Final answer:
The speed of the freight train is 60 mph, and the speed of the passenger train is 100 mph. This is determined by setting up equations representing the distance each train has traveled when the passenger train catches up and solving for the speed of the freight train.
Step-by-step explanation:
To solve the problem involving the two trains, we need to set up a system of equations based on the information given. We are told that the passenger train leaves 4 hours after the freight train and that it travels at a speed that is 40 mph faster. Furthermore, the passenger train catches up with the freight train in 6 hours. Let's denote the speed of the freight train as x mph and the speed of the passenger train as x + 40 mph.
Since the freight train has a 4-hour head start, it travels for a total of 10 hours by the time the passenger train catches up. The passenger train, on the other hand, travels for 6 hours.
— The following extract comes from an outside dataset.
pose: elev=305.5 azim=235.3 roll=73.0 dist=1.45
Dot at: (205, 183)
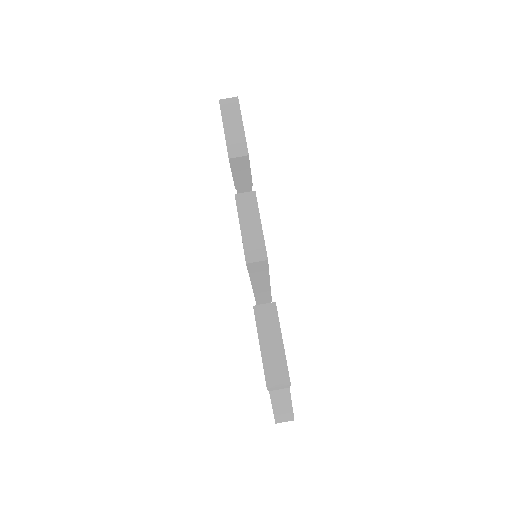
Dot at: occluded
We can now set up the following equations based on the distances each train travels, which will be equal at the point of overtaking:
Distance traveled by freight train = speed of freight train × time of travel for freight train
Distance traveled by passenger train = speed of passenger train × time of travel for passenger train
By substituting the expressions for speed, we get:
(Freight train distance) x × 10
(Passenger train distance) (x + 40) × 6
As the distances are equal at the moment of overtaking, the equations can be set equal to each other:
x × 10 = (x + 40) × 6
Solving for x:
10x = 6x + 240
4x = 240
x = 60 mph (speed of freight train)
The passenger train's speed will be x + 40 mph = 100 mph.